Wade Norris wanted to create a life-changing project at Google. He co-founded Google Lens, a computer vision app that displays object information. It didn’t satisfy.
Norris and aerospace systems engineer Scott Baron founded SnapCalorie, a health-focused startup, several years ago. AI-powered SnapCalorie estimates a meal’s calories and macronutrients from a smartphone photo.
Accel, Index Ventures, Eric Roza, and Y Combinator invested $2 million in SnapCalorie this month. Pre-seed investors gave the company $125,000.
Norris said humans are bad at visualizing food portions. SnapCalorie uses new technologies and algorithms to improve the status quo.
SnapCalorie isn’t the first computer-vision-based calorie counter. Foodadvisor, Bite, Calorie Mama, and Lose It AI has tried and failed. Norris says SnapCalorie’s depth sensors for measuring portion size and human reviewers for “an added layer of quality” set it apart.
Norris says the team reduces caloric errors by 20% on average. “Other apps can use AI to do photo-based meal tracking, but none of them help with portion size estimation—the most important part to reduce error.”

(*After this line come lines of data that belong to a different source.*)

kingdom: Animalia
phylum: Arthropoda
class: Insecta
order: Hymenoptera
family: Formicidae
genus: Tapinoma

Photo-driven calorie estimation tools are skepticized in the health industry for good reason. Calorie Mama, one of the most popular AI-based calorie counters, was only 63% accurate in a 2020 study.
How has SnapCalorie improved? Norris points to a company algorithm that can estimate food calories better than humans. SnapCalorie’s algorithm recognizes food types and measures portion sizes to estimate caloric content.
SnapCalorie’s food journal or Apple Health can store results.
Norris says SnapCalorie’s unique training data set of 5,000 meals—soups, burritos, oils, “mystery sauces,” and more—explains the algorithm’s strong performance.
“We weighed out every single ingredient on a scale and made sure these had all of the diverse and challenging conditions you’d see in the real world,” Norris said. “The traditional pipeline for training an AI model is to download public web images, have people label them, and train the model to predict those labels. Food can’t be labeled after the fact because people are bad at visualizing portion sizes.
Since SnapCalorie collected most of its initial training data in the U.S., Norris admits the algorithm may favor American food. He says SnapCalorie is adding other cultural cuisines to its training data using user photos and internal data.
No app can accurately calculate the calories in a meal, regardless of the algorithm. After all, apps don’t account for cooking methods or food breakdown time.
Norris doesn’t claim SnapCalorie’s calorie-estimating tools are 100% accurate, suggesting they’re just one part of the nutrition puzzle. He also highlighted SnapCalorie’s ChatGPT-powered chatbot, which makes meal suggestions based on a user’s preferences, past preferences, and nutritional values.
“People are becoming more aware of what they eat. Norris said that processed foods’ health risks are becoming more apparent every day. “We’ve heard that our users really like SnapCalorie especially when eating out, as many restaurants don’t post nutrition values, and they would otherwise have no way of logging the meal.”
As for popularity, SnapCalorie is on track to reach 1,000 new users this month. Norris called the burn rate “very conservative” even though the company is expanding rather than monetizing.
“Our incredible organic growth rate seems to indicate that our value proposition resonating well with consumers—people try it, love it, and recommend it to their friends and family,” he said.